The rate and extent of chemical change - Paper 2

Rate of Reaction

The change in concentration of a reactant or product over time. It can be calculated as:

• \text{Rate} = \frac{\text{Quantity of reactant used}}{\text{Time}}
• \text{Rate} = \frac{\text{Quantity of product formed}}{\text{Time}}. Common units include g/s, cm^3/s, or mol/s.

Collision Theory

States that for a reaction to occur, particles must collide with sufficient energy (the activation energy) and the correct orientation.

Activation Energy (E_a)

The minimum amount of energy required for a chemical reaction to occur upon collision.

Factors Affecting Rate

The rate of chemical change is influenced by:

• Temperature
• Concentration (for solutions)
• Pressure (for gases)
• Surface Area (for solids)
• Catalysts

Effect of Temperature

Increasing temperature increases the kinetic energy of particles, leading to more frequent collisions and a larger proportion of collisions having energy higher than the activation energy (E_a).

Effect of Concentration and Pressure

Higher concentration or pressure increases the number of particles in a given volume, which increases the frequency of collisions between reactant particles.

Effect of Surface Area

Increasing the surface area (by breaking solids into smaller pieces) increases the surface area to volume ratio, exposing more particles to collisions and increasing the reaction rate.

Catalyst

A substance that increases the rate of reaction by providing an alternative reaction pathway with a lower activation energy (E_a).

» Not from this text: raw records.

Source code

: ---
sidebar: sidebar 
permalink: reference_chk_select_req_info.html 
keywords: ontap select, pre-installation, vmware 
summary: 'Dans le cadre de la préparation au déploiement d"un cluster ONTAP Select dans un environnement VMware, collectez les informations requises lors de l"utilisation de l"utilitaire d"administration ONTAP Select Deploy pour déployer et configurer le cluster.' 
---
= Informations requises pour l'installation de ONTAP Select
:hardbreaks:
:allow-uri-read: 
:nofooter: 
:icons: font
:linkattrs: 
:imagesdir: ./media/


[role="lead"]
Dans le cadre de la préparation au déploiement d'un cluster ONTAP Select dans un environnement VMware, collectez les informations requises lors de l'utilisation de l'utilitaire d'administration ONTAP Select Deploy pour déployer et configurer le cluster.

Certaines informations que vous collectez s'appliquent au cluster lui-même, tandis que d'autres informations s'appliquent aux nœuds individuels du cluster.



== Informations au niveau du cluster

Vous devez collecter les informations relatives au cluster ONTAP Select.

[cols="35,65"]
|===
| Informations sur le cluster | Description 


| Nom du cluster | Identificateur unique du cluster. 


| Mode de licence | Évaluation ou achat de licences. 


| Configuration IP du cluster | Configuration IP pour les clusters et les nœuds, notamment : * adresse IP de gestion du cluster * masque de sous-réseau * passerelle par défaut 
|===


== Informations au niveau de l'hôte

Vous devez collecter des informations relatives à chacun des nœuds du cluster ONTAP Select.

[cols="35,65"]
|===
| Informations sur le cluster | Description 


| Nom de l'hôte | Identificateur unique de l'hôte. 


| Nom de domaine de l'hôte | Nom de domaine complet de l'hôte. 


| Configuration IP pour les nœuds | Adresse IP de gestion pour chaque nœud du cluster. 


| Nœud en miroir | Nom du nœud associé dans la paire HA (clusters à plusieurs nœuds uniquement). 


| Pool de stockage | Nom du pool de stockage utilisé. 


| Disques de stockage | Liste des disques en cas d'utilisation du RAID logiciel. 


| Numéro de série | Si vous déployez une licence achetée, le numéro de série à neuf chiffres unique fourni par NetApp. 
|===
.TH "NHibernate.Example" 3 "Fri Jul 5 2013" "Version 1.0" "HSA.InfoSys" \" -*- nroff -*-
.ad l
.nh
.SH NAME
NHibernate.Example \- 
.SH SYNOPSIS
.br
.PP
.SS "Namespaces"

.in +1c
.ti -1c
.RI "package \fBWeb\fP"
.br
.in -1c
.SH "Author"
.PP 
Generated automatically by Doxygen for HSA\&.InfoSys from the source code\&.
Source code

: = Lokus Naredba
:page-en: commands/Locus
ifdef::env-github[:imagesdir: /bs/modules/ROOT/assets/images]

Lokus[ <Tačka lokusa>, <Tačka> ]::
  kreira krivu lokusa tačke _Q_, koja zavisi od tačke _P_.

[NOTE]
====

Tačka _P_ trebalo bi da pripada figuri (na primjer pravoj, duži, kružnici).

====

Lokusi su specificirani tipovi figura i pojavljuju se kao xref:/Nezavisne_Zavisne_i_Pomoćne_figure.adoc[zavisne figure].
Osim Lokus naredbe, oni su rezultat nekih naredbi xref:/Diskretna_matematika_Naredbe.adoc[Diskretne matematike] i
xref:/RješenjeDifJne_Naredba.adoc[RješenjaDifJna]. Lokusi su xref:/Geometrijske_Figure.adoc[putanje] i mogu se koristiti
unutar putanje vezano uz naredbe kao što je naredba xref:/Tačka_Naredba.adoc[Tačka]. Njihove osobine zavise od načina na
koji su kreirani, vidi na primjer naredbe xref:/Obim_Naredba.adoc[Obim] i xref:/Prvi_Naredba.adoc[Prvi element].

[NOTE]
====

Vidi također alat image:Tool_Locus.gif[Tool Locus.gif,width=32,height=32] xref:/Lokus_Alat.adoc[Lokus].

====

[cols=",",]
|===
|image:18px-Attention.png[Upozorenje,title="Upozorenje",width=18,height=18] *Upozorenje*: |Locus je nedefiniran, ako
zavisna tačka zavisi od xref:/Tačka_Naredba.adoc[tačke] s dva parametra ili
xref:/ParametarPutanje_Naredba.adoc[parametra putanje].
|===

The catalyst is not consumed in the reaction.

Reversible Reaction

A chemical reaction where the products can react to reform the original reactants, represented by the symbol \rightleftharpoons. Example: A + B \rightleftharpoons C + D.

Dynamic Equilibrium

A state in a closed system where the forward and reverse reactions occur at the same rate, resulting in no overall change in the concentrations of reactants and products.

Le Chatelier's Principle

If a change is made to the conditions of a system at equilibrium, the system will shift its position to counteract the change (e.g., changes in temperature, concentration, or pressure).